**Brief:** In two sentences, summarize the article below on Larry McDonald's stock market warning.

Nasdaq Composite is currently up more than 12% year-to-date but Founder of the “Bear Traps Report” says a significant downside may unravel in the coming weeks.
Banking crisis is not over
Larry McDonald is bearish on the equities market primarily because he’s not convinced that worst of the banking crisis is over just yet. Speaking with CNBC’s Becky Quick this morning, he said:
Loans [from 2020 and 2021] are still on banks’ balance sheets. When you take interest rates from 0% to 5% in 13 months, those loans are now worth may be 90 cents to a dollar. Those are massive losses under the surface.
Despite bank failures, the U.S. Federal Reserve opted to raise rates further by 25 basis points last week after the Bureau of Labour Statistics said inflation was still at 6.0% versus a year ago in February (link).

**Supplied material:**
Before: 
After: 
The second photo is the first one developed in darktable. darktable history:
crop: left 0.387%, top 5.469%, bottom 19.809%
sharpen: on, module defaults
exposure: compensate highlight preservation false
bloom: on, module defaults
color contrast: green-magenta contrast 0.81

* * *

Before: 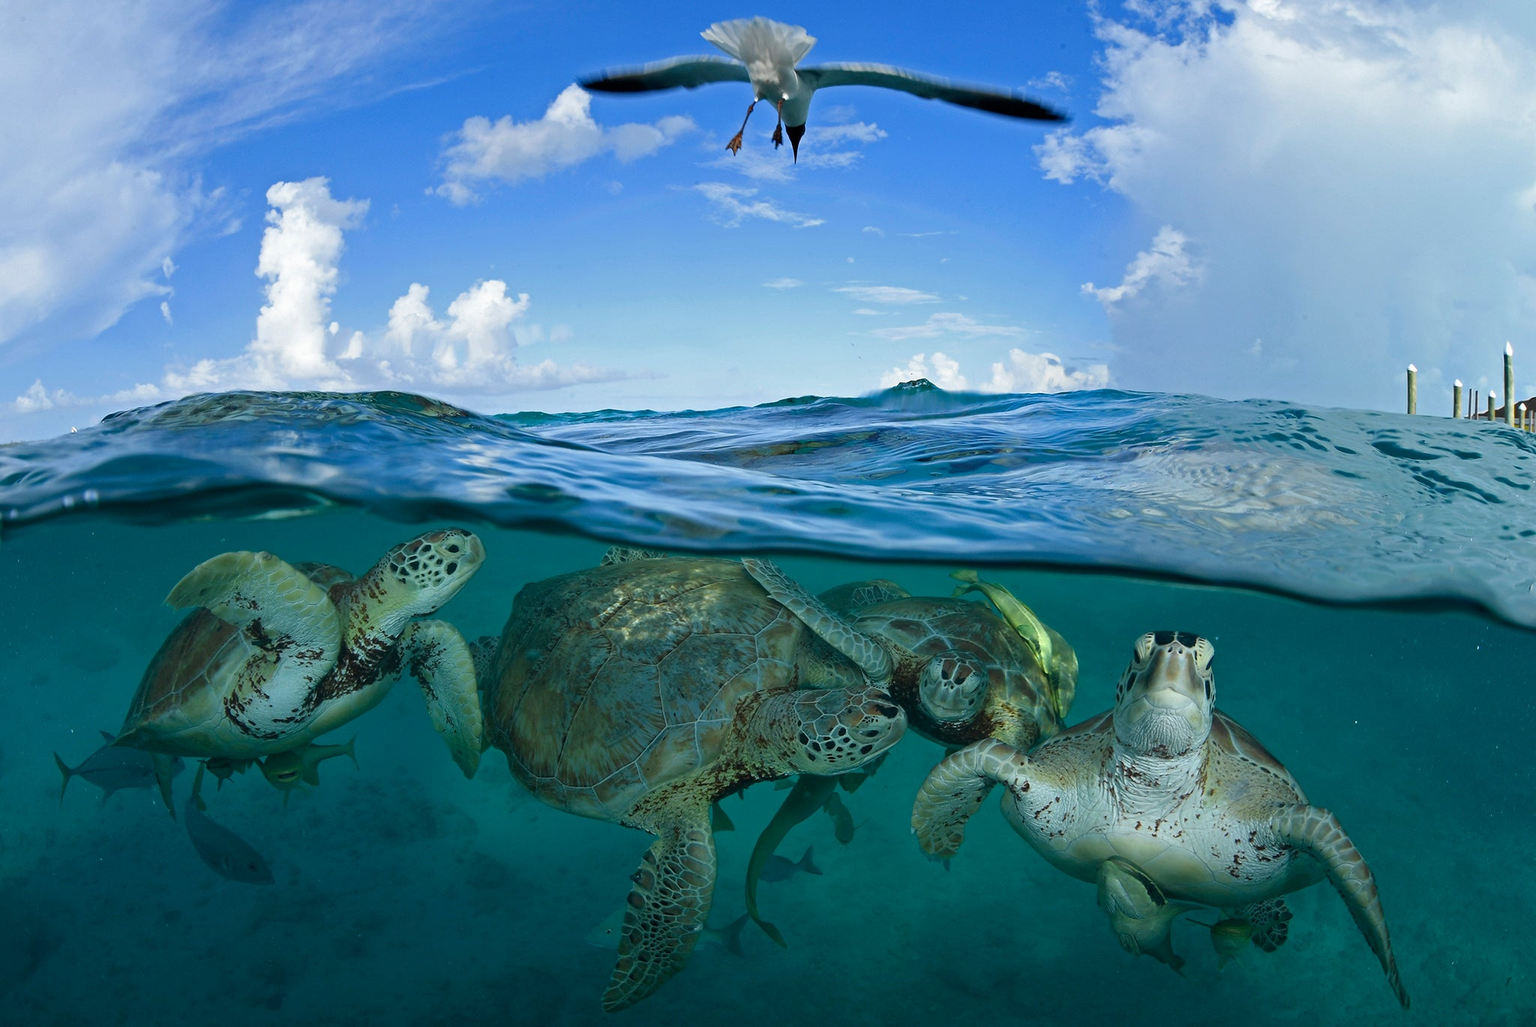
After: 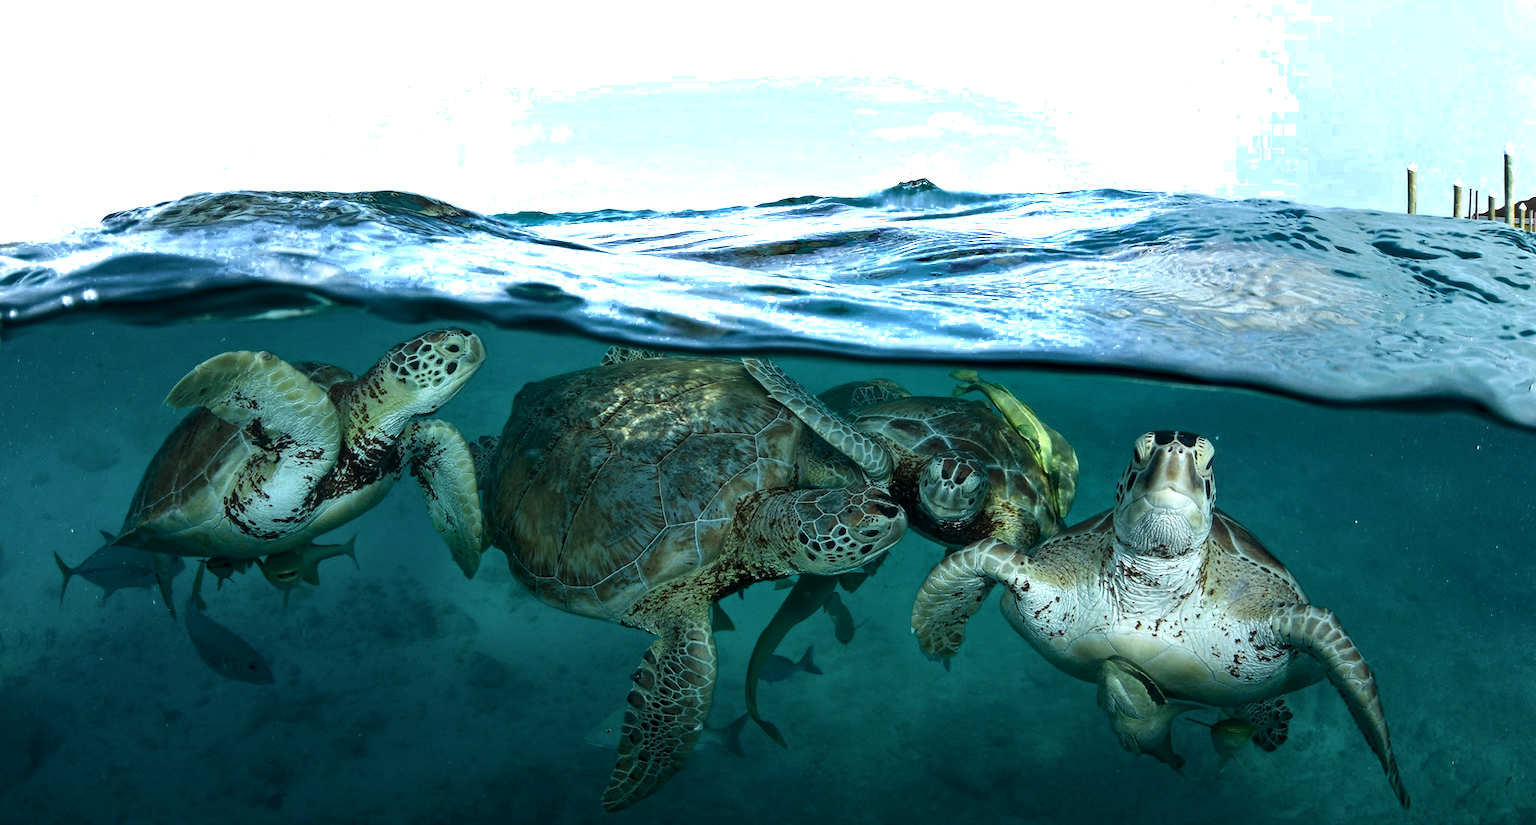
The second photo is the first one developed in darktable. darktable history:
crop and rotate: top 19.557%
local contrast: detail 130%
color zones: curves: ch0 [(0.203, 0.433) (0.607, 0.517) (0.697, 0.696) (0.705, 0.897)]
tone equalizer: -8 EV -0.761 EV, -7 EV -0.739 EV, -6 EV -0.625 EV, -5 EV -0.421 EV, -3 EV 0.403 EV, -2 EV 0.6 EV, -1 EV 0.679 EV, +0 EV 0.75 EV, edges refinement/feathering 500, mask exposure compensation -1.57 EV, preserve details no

**Response to this task:** Although the Nasdaq Composite is up more than 12% year-to-date, Larry McDonald, founder of the "Bear Traps Report," warns that a significant downside may unravel in the coming weeks because he is not convinced the worst of the banking crisis is over. He says loans from 2020 and 2021 still on banks' balance sheets hide massive losses after rates went from 0% to 5% in 13 months, and the Federal Reserve raised rates another 25 basis points last week despite bank failures, with February inflation still at 6.0% year over year.